Décès et perte totale et irréversible d’autonomie
La garantie décès prévoit généralement le versement au prêteur du capital restant dû dans la limite de la quotité assurée. Elle protège les co-emprunteurs et les héritiers contre le maintien d’une dette importante, mais certaines causes de décès peuvent être exclues ou encadrées.
La PTIA correspond à une situation d’invalidité particulièrement grave, souvent associée à l’impossibilité définitive d’exercer une activité et à la nécessité d’une assistance pour les actes ordinaires de la vie. La définition exacte, l’âge limite et la reconnaissance par l’assureur doivent être vérifiés.
Pour un couple assuré à 50 % chacun, le décès de l’un ne rembourse en principe que la moitié du capital couvert. Une répartition à 100 % par tête renforce la protection, mais augmente généralement la cotisation.

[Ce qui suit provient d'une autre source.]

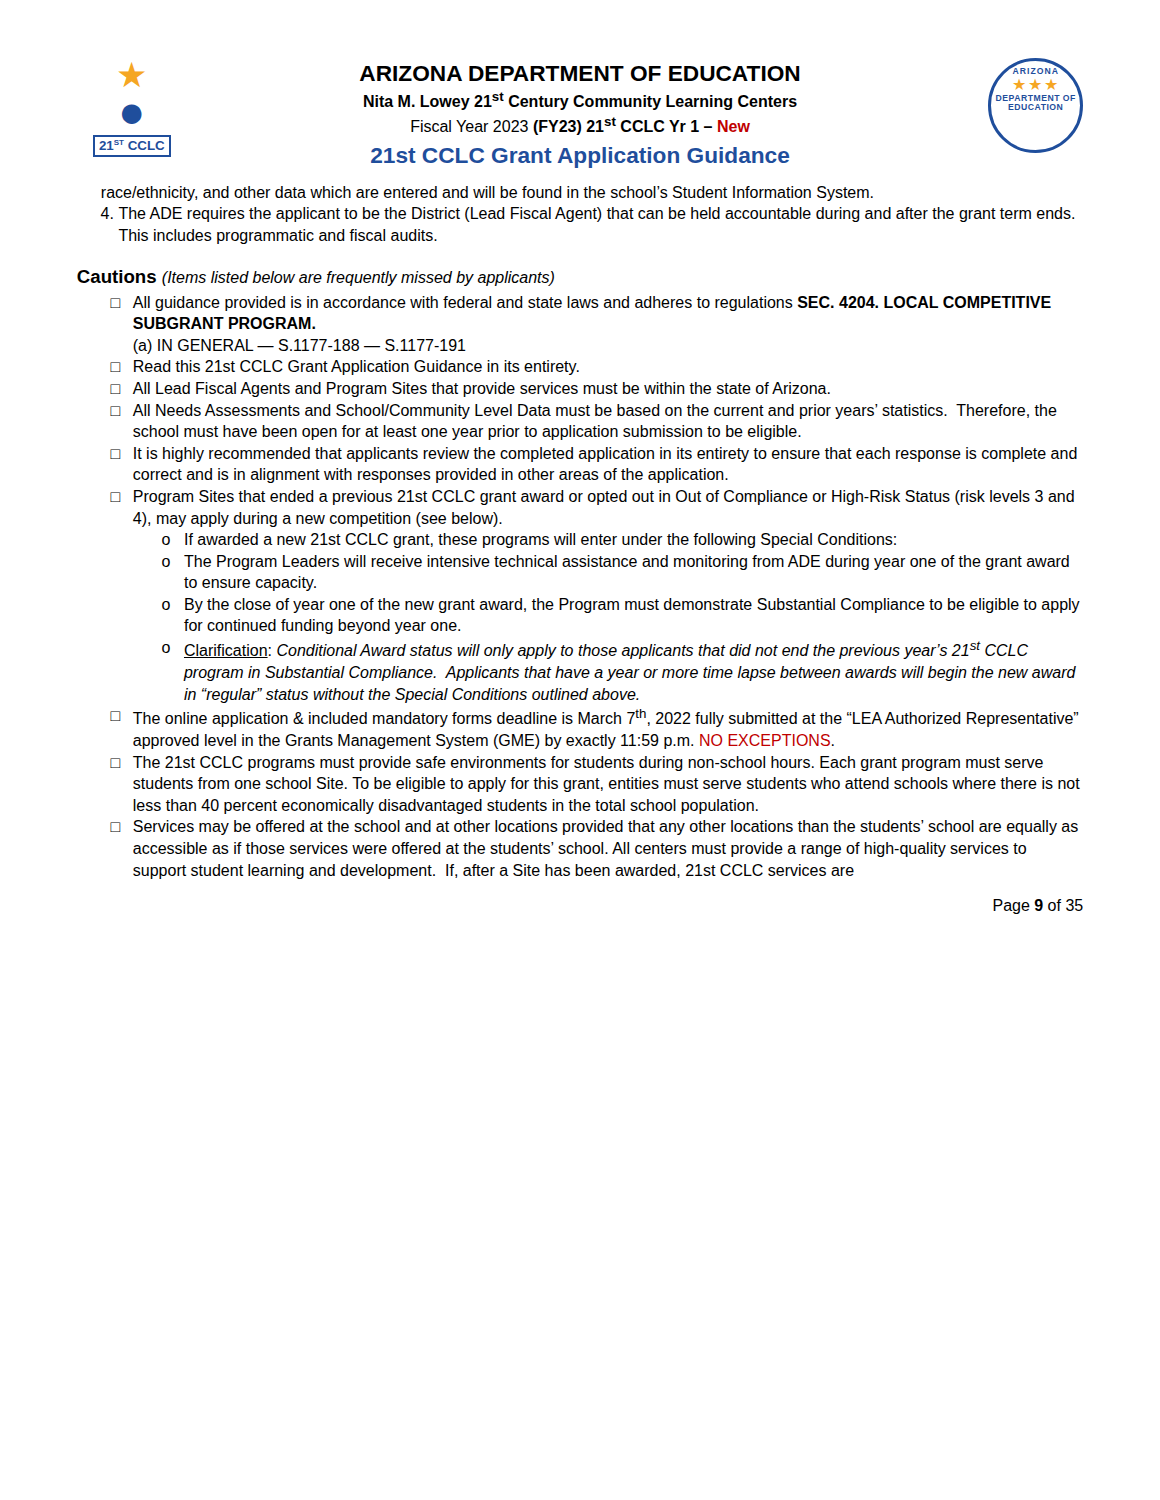★
●
21ST CCLC
ARIZONA
★★★
DEPARTMENT OF EDUCATION
ARIZONA DEPARTMENT OF EDUCATION
Nita M. Lowey 21st Century Community Learning Centers
Fiscal Year 2023 (FY23) 21st CCLC Yr 1 – New
21st CCLC Grant Application Guidance
race/ethnicity, and other data which are entered and will be found in the school’s Student Information System.
The ADE requires the applicant to be the District (Lead Fiscal Agent) that can be held accountable during and after the grant term ends. This includes programmatic and fiscal audits.
Cautions (Items listed below are frequently missed by applicants)
All guidance provided is in accordance with federal and state laws and adheres to regulations SEC. 4204. LOCAL COMPETITIVE SUBGRANT PROGRAM.
(a) IN GENERAL — S.1177-188 — S.1177-191
Read this 21st CCLC Grant Application Guidance in its entirety.
All Lead Fiscal Agents and Program Sites that provide services must be within the state of Arizona.
All Needs Assessments and School/Community Level Data must be based on the current and prior years’ statistics. Therefore, the school must have been open for at least one year prior to application submission to be eligible.
It is highly recommended that applicants review the completed application in its entirety to ensure that each response is complete and correct and is in alignment with responses provided in other areas of the application.
Program Sites that ended a previous 21st CCLC grant award or opted out in Out of Compliance or High-Risk Status (risk levels 3 and 4), may apply during a new competition (see below).
If awarded a new 21st CCLC grant, these programs will enter under the following Special Conditions:
The Program Leaders will receive intensive technical assistance and monitoring from ADE during year one of the grant award to ensure capacity.
By the close of year one of the new grant award, the Program must demonstrate Substantial Compliance to be eligible to apply for continued funding beyond year one.
Clarification: Conditional Award status will only apply to those applicants that did not end the previous year’s 21st CCLC program in Substantial Compliance. Applicants that have a year or more time lapse between awards will begin the new award in “regular” status without the Special Conditions outlined above.
The online application & included mandatory forms deadline is March 7th, 2022 fully submitted at the “LEA Authorized Representative” approved level in the Grants Management System (GME) by exactly 11:59 p.m. NO EXCEPTIONS.
The 21st CCLC programs must provide safe environments for students during non-school hours. Each grant program must serve students from one school Site. To be eligible to apply for this grant, entities must serve students who attend schools where there is not less than 40 percent economically disadvantaged students in the total school population.
Services may be offered at the school and at other locations provided that any other locations than the students’ school are equally as accessible as if those services were offered at the students’ school. All centers must provide a range of high-quality services to support student learning and development. If, after a Site has been awarded, 21st CCLC services are
Page 9 of 35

ITT, IPT et IPP : protéger la capacité de remboursement
L’incapacité temporaire totale de travail vise une période pendant laquelle l’assuré ne peut plus exercer son activité. Le contrat peut retenir la profession effectivement exercée ou toute profession compatible, ce qui modifie fortement la possibilité d’être indemnisé.
L’invalidité permanente totale ou partielle repose sur un taux déterminé à partir d’un barème fonctionnel, professionnel ou croisé. Les seuils, la méthode de calcul et la possibilité d’une contre-expertise doivent être lus avant l’adhésion.
La prise en charge peut être forfaitaire, c’est-à-dire fondée sur l’échéance assurée, ou indemnitaire, c’est-à-dire limitée à la perte de revenus après prise en compte d’autres prestations. Cette distinction est essentielle pour les salariés bénéficiant d’une prévoyance ou les indépendants dont les revenus fluctuent.
- Profession exercée ou toute profession
- Barème fonctionnel et professionnel
- Prestation forfaitaire ou indemnitaire
- Maintien de la couverture en reprise partielle
Franchise, carence et durée d’indemnisation
La franchise est le délai qui suit le sinistre avant le début de l’indemnisation. Une franchise de 30, 60, 90 ou 180 jours peut produire un écart majeur de reste à charge, particulièrement lorsque le foyer dispose de peu d’épargne de précaution.
Le délai de carence court à partir de la prise d’effet du contrat et exclut temporairement certaines garanties. Il faut le distinguer de la franchise et vérifier les exceptions prévues, notamment en cas d’accident.
Certaines prestations sont limitées dans le temps ou cessent à un âge déterminé. Il convient de vérifier la durée maximale par sinistre, les rechutes, la reprise progressive et les conséquences d’une nouvelle interruption de travail.
Exclusions générales et exclusions particulières
Les exclusions générales figurent dans les conditions du contrat : actes intentionnels, certains conflits, pratiques dangereuses, sports ou séjours dans des zones déterminées. Les exclusions particulières sont liées au profil de l’assuré et apparaissent dans les conditions personnelles.
Les affections dorsales et psychiques font souvent l’objet de conditions spécifiques : hospitalisation, durée minimale, suivi spécialisé ou option de rachat. Une clause courte peut avoir des conséquences considérables pour les professions exposées au stress ou aux troubles musculo-squelettiques.
Une exclusion doit être comprise avant l’adhésion. Lorsque plusieurs offres sont disponibles, comparez la possibilité de rachat, son coût et la différence de protection obtenue.
Construire une quotité cohérente
La quotité représente la part du capital couverte pour chaque assuré. Pour un emprunteur seul, elle est habituellement de 100 %. Pour deux emprunteurs, le total doit respecter l’exigence du prêteur et peut aller de 100 % à 200 %.
Une répartition 50/50 réduit souvent le coût mais ne protège que la moitié du capital au décès de l’un. Une répartition 70/30 peut suivre les revenus, tandis qu’une couverture 100/100 vise à rembourser la totalité du capital au premier décès ou selon les conditions du contrat.
La décision doit intégrer les revenus, les charges, la garde des enfants, l’épargne disponible, la prévoyance professionnelle et la capacité du survivant à conserver le bien. Elle mérite d’être réévaluée après une évolution familiale ou professionnelle.